Federal Judge ‘Concerned’ with House v. NCAA Settlement Proposal

  • Judge Claudia Wilken said she is “quite concerned” about multiple aspects related to NIL and future litigation.
  • Attorneys agreed to set a three-week deadline to edit the proposal.
Sep 2, 2024; Tallahassee, Florida, USA; Florida State Seminoles linebacker Justin Cryer (28) reacts during the fourth quarter against the Boston College Eagles at Doak S. Campbell Stadium.
Melina Myers-USA TODAY Sports

In the words of Northern District of California Court Judge Claudia Wilken, it’s “back to the drawing board” on the potentially landmark House v. NCAA settlement proposal.

Wilken did not grant preliminary approval for the settlement during a virtual hearing on Thursday. Attorneys involved in the case agreed to set a three-week deadline to edit the proposal and resubmit it to the court.

Wilken raised concerns about major aspects of the proposal. She took issue with restrictions on NIL payments, asked tough questions about a revenue-sharing cap, and asked to add language to ensure that the settlement still allows for other antitrust lawsuits against the NCAA. Wilken offered to submit preliminary approval for one of the three cases negotiated in the settlement proposal, called Hubbard v. NCAA, while the parties renegotiate some of the House v. NCAA aspect of the deal. The NCAA’s attorney, Rakesh Kilaru, said the governing body would not agree to that.

There was even talk of preparing for a trial date if the parties couldn’t agree to certain changes to the settlement.

Wilken’s comments, in several cases, reflected points raised by objecting lawyers including Steven Molo, who represented a group of female athletes arguing that women’s sports athletes should get more in the settlement, and Garrett Broshuis, representing athletes in the ongoing Fontenot v. NCAA case. She raised other issues in line with the opinion of the National College Players Association, which said it intends to put together a group of athlete objectors.

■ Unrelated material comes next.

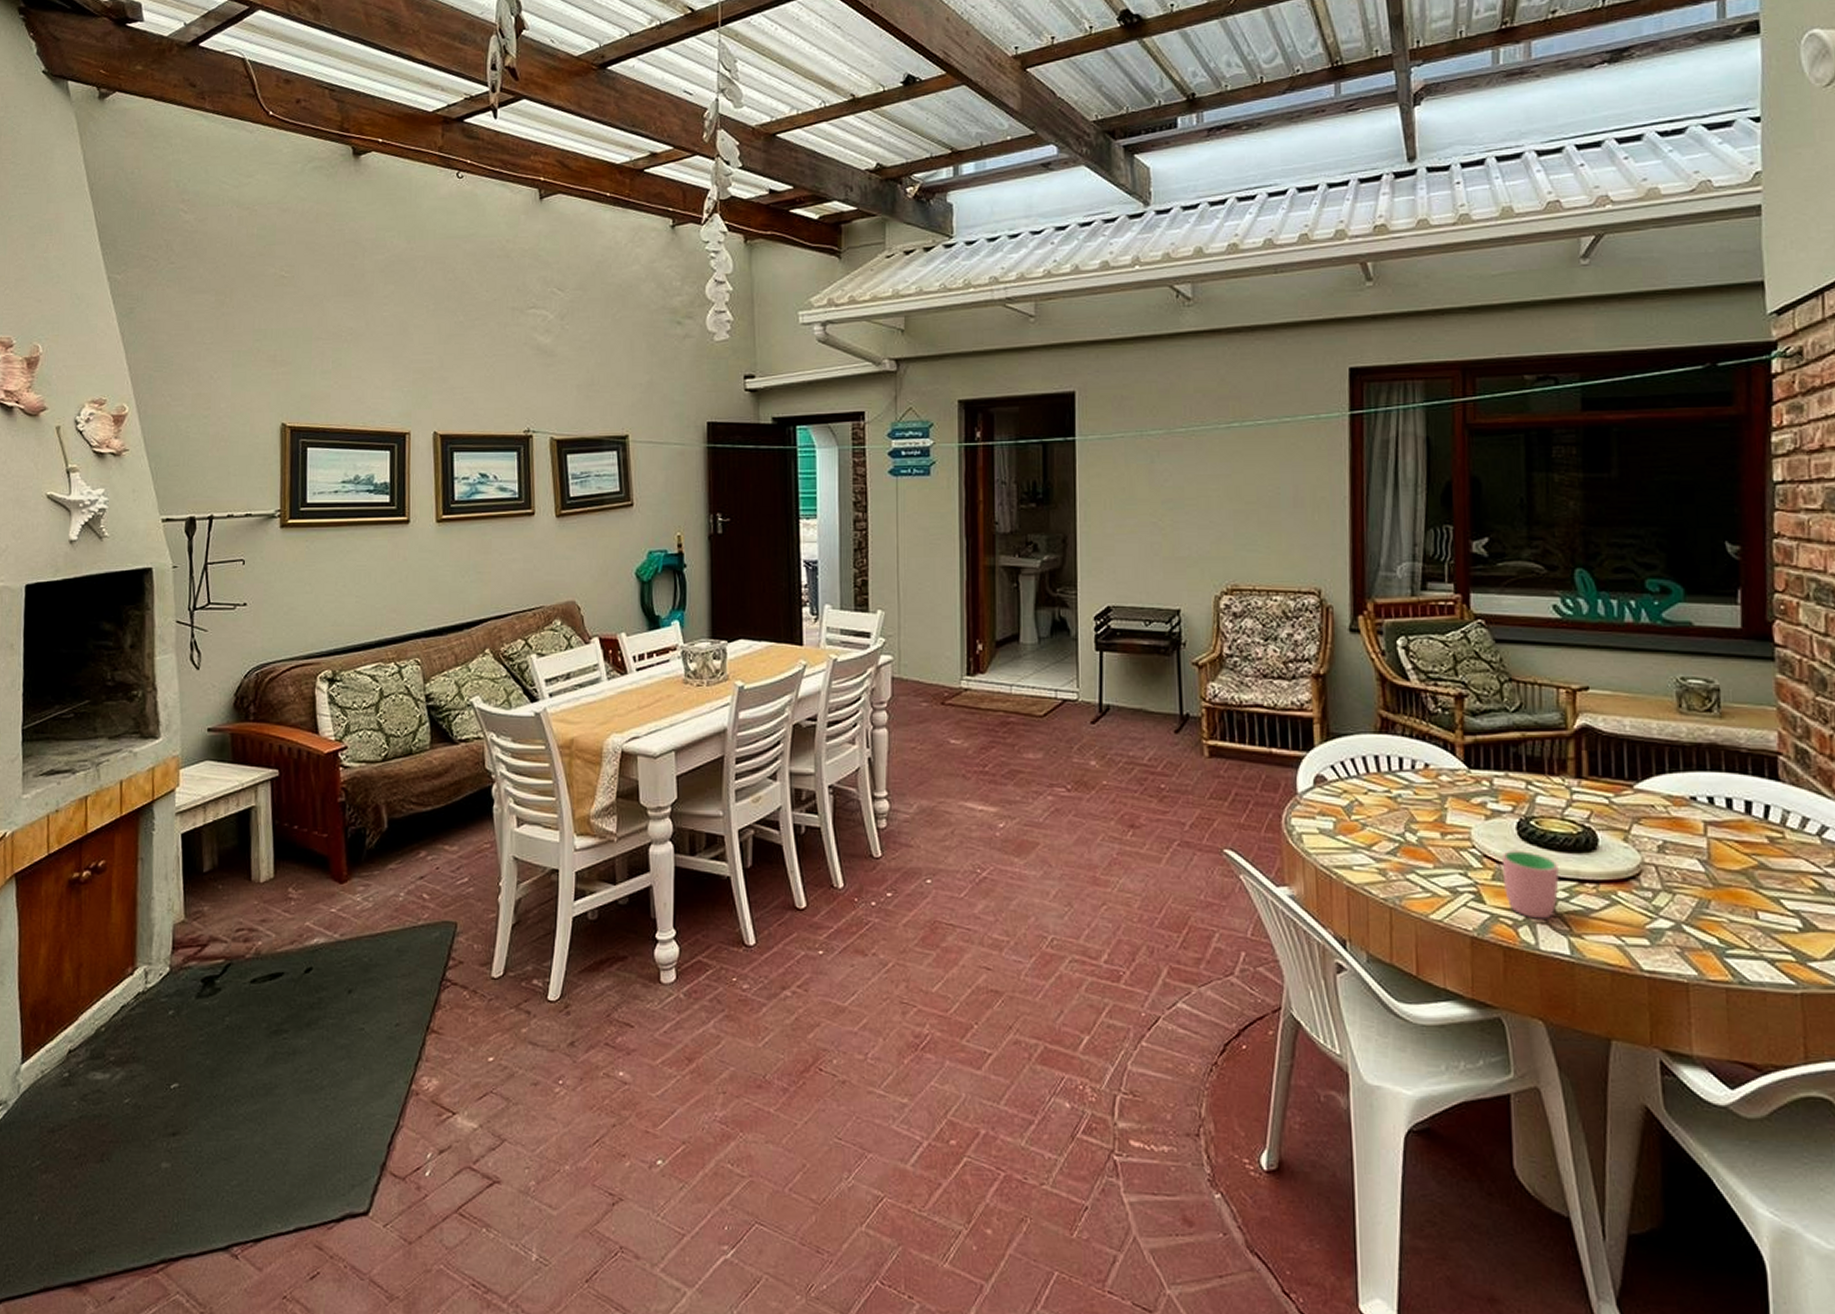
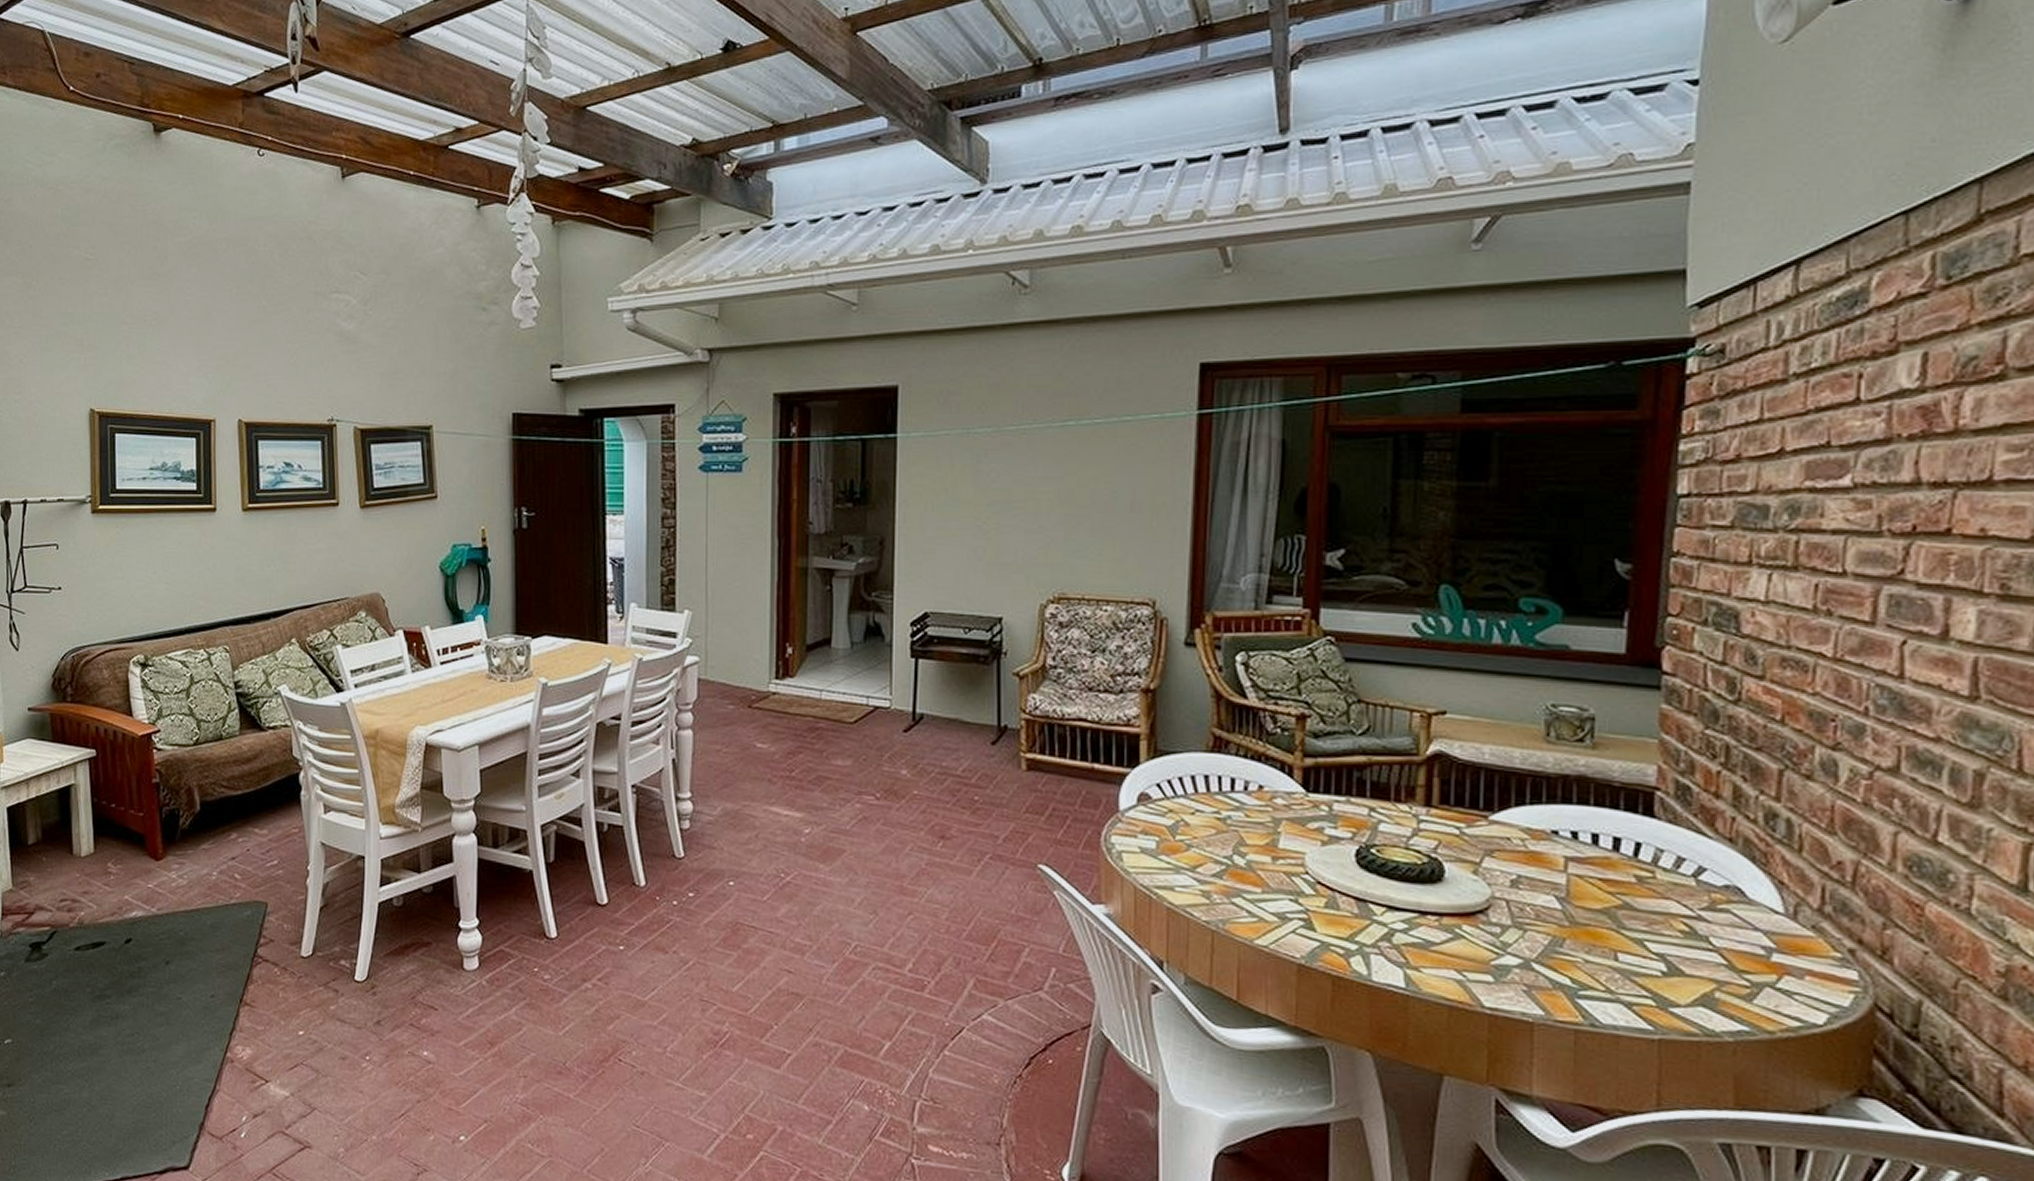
cup: present [1501,851,1559,919] -> none [1336,878,1398,950]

The case, first filed in 2020, argues athletes should receive back-pay for several years before the NCAA changed its NIL (name, image, and likeness) rules, as well as expand the definition of NIL to include things like broadcast revenue. Defendants include the NCAA and Power 5 conferences.

The 300-page settlement proposal consolidates two other antitrust cases related to athlete compensation restrictions, Hubbard v. NCAA and Carter v. NCAA. The crux of the settlement says the NCAA and power conferences would pay $2.8 billion in back-damages to athletes who couldn’t benefit from NIL before 2021 (mostly football and men’s basketball players, but most of Division I if not all would be eligible for something). Schools would also be allowed to share up to a certain percentage of revenue with athletes, starting at around $22 million per year. Beyond these big-ticket items, the settlement sets up restrictions including a cap on revenue sharing, an approval process for any NIL deals over $600, and an obligation for plaintiff lawyers and class members to lobby in Congress to codify the settlement into law. 

Wilken said she was “quite concerned” about the NIL rules, which allow NIL deals over $600 to be blocked if they’re seen by a third party as above fair market value. “I’ve found that taking things away from people is usually not very popular,” says Wilken. She also noted that the rules may not be enforceable legally, given that the definition of the word “booster” didn’t make much sense to her.

Plaintiff lawyers suggested they would be in favor of amending this part of the proposal—but the NCAA would not be. Kilaru called these NIL restrictions essential. “Without it, I’m not sure there will be a settlement to submit,” he said. 

In response, Wilken said that the lawyers would just have to “go back to the drawing board.” She said attorneys need to come up with language surrounding NIL that is workable, enforceable, and fair.

Wilken also indicated that she has no intention of letting the NCAA off the hook for future challenges. Some of her requests seemed to be more well-received than others.

She said she was “quite concerned” about who would represent future athletes in potential lawsuits challenging the revenue-sharing cap, or other areas of the settlement.

Wilken asked for the settlement to include language that several major lawsuits would be able to go forward even if the House case is settled: Johnson v. NCAA, a case arguing D-I athletes should be considered employees, as well as Choh v. Ivy League, a case arguing the Ivy League is illegally prohibiting athletic scholarships. “Maybe I’m being overly cautious,” joked Wilken, who has heard both the landmark O’Bannon and Alston cases. 

Additionally, Wilken asked for language to ensure that schools wouldn’t be protected from Title IX lawsuits in the future if they violate the gender equity statute in implementing the settlement terms, like revenue-sharing. 

The NCAA, for its part, hopes to convince Congress to create a law based on the settlement—one that prevents athlete employment status once and for all. But other organizations like Huma’s are already battling in court and in Congress. A group called Athletes.org put out a statement Wednesday saying that while it supports the settlement, athletes should be able to collectively bargain with schools in the future.

The settlement proposal has a long way to go before Congress can even consider it. “Based on [Wilken’s] comments today, we have to discuss whether we have a deal,” Kilaru said.